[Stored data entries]
++++++++++
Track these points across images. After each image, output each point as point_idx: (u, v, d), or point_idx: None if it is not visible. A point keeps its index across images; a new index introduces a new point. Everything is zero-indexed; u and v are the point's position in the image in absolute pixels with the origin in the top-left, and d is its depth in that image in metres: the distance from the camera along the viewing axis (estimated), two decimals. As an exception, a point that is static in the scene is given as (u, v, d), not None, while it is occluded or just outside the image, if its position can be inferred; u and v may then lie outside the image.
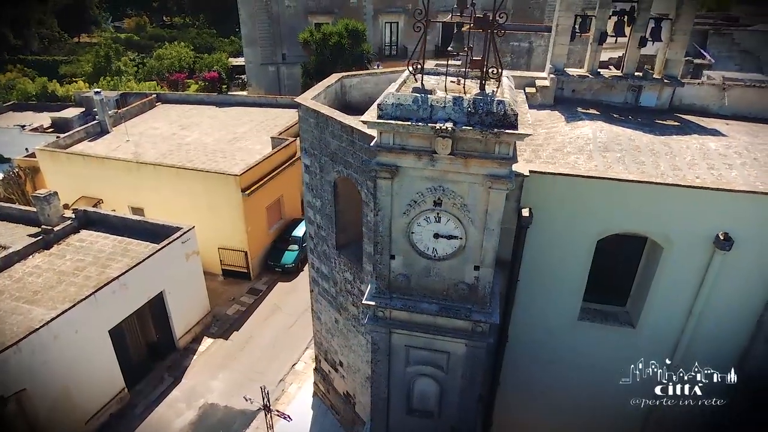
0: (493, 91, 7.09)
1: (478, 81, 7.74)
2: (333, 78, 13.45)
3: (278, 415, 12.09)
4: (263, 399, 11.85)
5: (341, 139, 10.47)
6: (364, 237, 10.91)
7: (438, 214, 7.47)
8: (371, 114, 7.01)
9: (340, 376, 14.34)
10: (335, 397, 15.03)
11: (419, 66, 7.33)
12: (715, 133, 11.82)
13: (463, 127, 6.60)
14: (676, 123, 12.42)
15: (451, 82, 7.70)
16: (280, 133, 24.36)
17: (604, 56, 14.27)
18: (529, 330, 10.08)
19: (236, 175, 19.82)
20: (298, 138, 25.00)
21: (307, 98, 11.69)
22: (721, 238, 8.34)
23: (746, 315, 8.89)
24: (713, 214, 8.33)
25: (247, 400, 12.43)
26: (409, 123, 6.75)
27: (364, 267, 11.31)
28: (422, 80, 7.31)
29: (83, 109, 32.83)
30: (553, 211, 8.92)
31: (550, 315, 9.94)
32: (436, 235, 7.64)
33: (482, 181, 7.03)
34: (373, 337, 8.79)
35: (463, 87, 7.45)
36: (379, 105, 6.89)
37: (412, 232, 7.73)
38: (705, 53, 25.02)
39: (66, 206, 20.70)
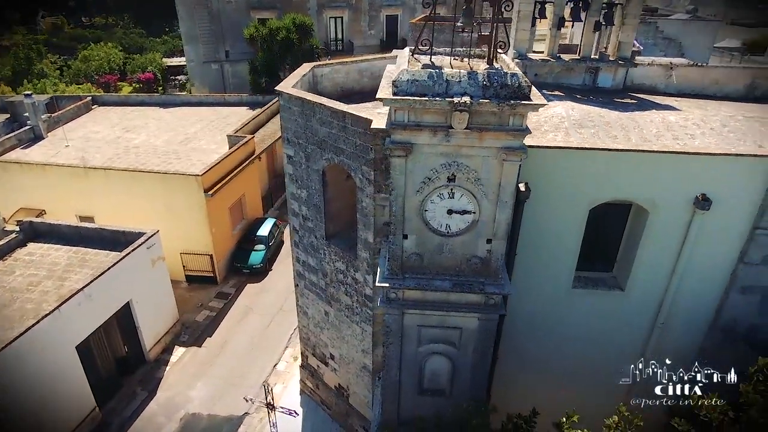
0: (501, 65, 7.28)
1: (479, 58, 7.95)
2: (306, 68, 13.22)
3: (283, 412, 11.74)
4: (266, 397, 11.47)
5: (331, 125, 10.32)
6: (358, 224, 10.82)
7: (452, 189, 7.57)
8: (385, 91, 6.96)
9: (331, 370, 14.15)
10: (326, 392, 14.82)
11: (427, 44, 7.40)
12: (670, 108, 12.73)
13: (480, 101, 6.72)
14: (633, 101, 13.28)
15: (455, 59, 7.82)
16: (237, 131, 23.55)
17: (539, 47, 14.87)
18: (524, 302, 10.42)
19: (197, 175, 18.96)
20: (255, 135, 24.41)
21: (287, 87, 11.42)
22: (700, 198, 9.06)
23: (723, 269, 9.70)
24: (693, 177, 9.01)
25: (247, 400, 11.98)
26: (426, 98, 6.79)
27: (358, 254, 11.22)
28: (431, 57, 7.37)
29: (8, 115, 30.03)
30: (547, 184, 9.28)
31: (545, 285, 10.34)
32: (450, 211, 7.74)
33: (496, 154, 7.20)
34: (385, 319, 8.77)
35: (468, 63, 7.59)
36: (393, 82, 6.86)
37: (426, 210, 7.78)
38: (634, 41, 26.86)
39: (3, 220, 18.96)
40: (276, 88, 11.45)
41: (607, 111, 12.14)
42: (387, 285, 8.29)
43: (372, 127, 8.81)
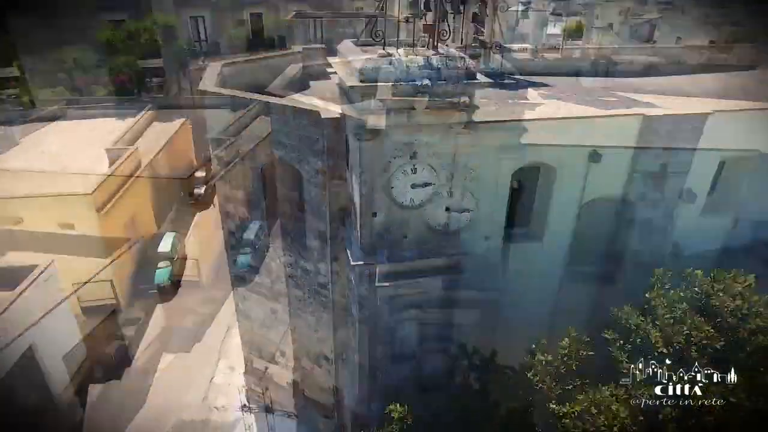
0: (444, 51, 8.25)
1: (422, 47, 8.81)
2: (216, 67, 12.92)
3: (282, 414, 11.49)
4: (264, 401, 11.15)
5: (269, 120, 10.39)
6: (306, 215, 11.08)
7: (414, 165, 8.40)
8: (353, 80, 7.49)
9: (281, 368, 14.14)
10: (277, 391, 14.72)
11: (380, 36, 8.06)
12: (543, 85, 15.06)
13: (438, 82, 7.62)
14: (513, 81, 15.36)
15: (402, 49, 8.59)
16: (116, 143, 21.50)
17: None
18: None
19: (88, 194, 17.09)
20: (137, 146, 22.41)
21: (210, 85, 11.16)
22: (593, 153, 11.10)
23: (612, 209, 11.97)
24: (584, 137, 10.98)
25: (245, 406, 11.56)
26: (391, 84, 7.48)
27: (308, 245, 11.48)
28: (385, 47, 8.04)
29: None
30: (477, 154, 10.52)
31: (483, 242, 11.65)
32: (413, 185, 8.57)
33: (451, 130, 8.18)
34: (359, 295, 9.31)
35: (414, 52, 8.42)
36: (360, 70, 7.44)
37: (392, 187, 8.51)
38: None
39: None
40: (199, 87, 11.14)
41: (497, 90, 13.96)
42: (361, 263, 8.87)
43: (324, 116, 9.21)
++++++++++
Required work
Reproduce each entry exactly as given; no pictures, please.

Answer below
Track these points across images. After each image, output each point as point_idx: (u, v, d), or point_idx: None if it is not visible. A point keeps its index across images; a new index introduces a new point. Everything is zero-indexed; u and v are the point's position in the image in absolute pixels with the origin in the top-left, and d is its depth in that image in metres: the distance from the camera along the viewing axis (estimated), two decimals. As an exception, a point that is static in the scene is given as (u, v, d), not None, while it is occluded or just outside the image, if its position can be inferred; u and v may then lie outside the image.
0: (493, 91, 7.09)
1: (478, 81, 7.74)
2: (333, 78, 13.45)
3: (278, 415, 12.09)
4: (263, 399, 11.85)
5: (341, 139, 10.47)
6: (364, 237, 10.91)
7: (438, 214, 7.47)
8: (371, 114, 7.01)
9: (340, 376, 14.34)
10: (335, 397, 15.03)
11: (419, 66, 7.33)
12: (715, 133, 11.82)
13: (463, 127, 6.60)
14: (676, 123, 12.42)
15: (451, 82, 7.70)
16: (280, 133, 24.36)
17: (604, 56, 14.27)
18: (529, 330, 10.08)
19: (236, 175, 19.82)
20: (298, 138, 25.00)
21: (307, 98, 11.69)
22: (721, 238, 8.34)
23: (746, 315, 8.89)
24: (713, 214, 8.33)
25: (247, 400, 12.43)
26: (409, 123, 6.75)
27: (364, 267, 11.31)
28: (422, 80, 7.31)
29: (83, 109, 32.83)
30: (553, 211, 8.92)
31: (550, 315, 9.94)
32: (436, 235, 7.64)
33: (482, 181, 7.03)
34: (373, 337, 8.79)
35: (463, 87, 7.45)
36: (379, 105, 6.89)
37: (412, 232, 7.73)
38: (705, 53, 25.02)
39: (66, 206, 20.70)
0: (501, 65, 7.28)
1: (479, 58, 7.95)
2: (306, 68, 13.22)
3: (283, 412, 11.74)
4: (266, 397, 11.47)
5: (331, 125, 10.32)
6: (358, 224, 10.82)
7: (452, 189, 7.57)
8: (385, 91, 6.96)
9: (331, 370, 14.15)
10: (326, 392, 14.82)
11: (427, 44, 7.40)
12: (670, 108, 12.73)
13: (480, 101, 6.72)
14: (633, 101, 13.28)
15: (455, 59, 7.82)
16: (237, 131, 23.55)
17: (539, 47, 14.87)
18: (524, 302, 10.42)
19: (197, 175, 18.96)
20: (255, 135, 24.41)
21: (287, 87, 11.42)
22: (700, 198, 9.06)
23: (723, 269, 9.70)
24: (693, 177, 9.01)
25: (247, 400, 11.98)
26: (426, 98, 6.79)
27: (358, 254, 11.22)
28: (431, 57, 7.37)
29: (8, 115, 30.03)
30: (547, 184, 9.28)
31: (545, 285, 10.34)
32: (450, 211, 7.74)
33: (496, 154, 7.20)
34: (385, 319, 8.77)
35: (468, 63, 7.59)
36: (393, 82, 6.86)
37: (426, 210, 7.78)
38: (634, 41, 26.86)
39: (3, 220, 18.96)
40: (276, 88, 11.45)
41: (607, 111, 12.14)
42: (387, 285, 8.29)
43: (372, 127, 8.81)
0: (444, 51, 8.25)
1: (422, 47, 8.81)
2: (216, 67, 12.92)
3: (282, 414, 11.49)
4: (264, 401, 11.15)
5: (269, 120, 10.39)
6: (306, 215, 11.08)
7: (414, 165, 8.40)
8: (353, 80, 7.49)
9: (281, 368, 14.14)
10: (277, 391, 14.72)
11: (380, 36, 8.06)
12: (543, 85, 15.06)
13: (438, 82, 7.62)
14: (513, 81, 15.36)
15: (402, 49, 8.59)
16: (116, 143, 21.50)
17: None
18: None
19: (88, 194, 17.09)
20: (137, 146, 22.41)
21: (210, 85, 11.16)
22: (593, 153, 11.10)
23: (612, 209, 11.97)
24: (584, 137, 10.98)
25: (245, 406, 11.56)
26: (391, 84, 7.48)
27: (308, 245, 11.48)
28: (385, 47, 8.04)
29: None
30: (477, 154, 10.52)
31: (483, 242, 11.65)
32: (413, 185, 8.57)
33: (451, 130, 8.18)
34: (359, 295, 9.31)
35: (414, 52, 8.42)
36: (360, 70, 7.44)
37: (392, 187, 8.51)
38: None
39: None
40: (199, 87, 11.14)
41: (497, 90, 13.96)
42: (361, 263, 8.87)
43: (324, 116, 9.21)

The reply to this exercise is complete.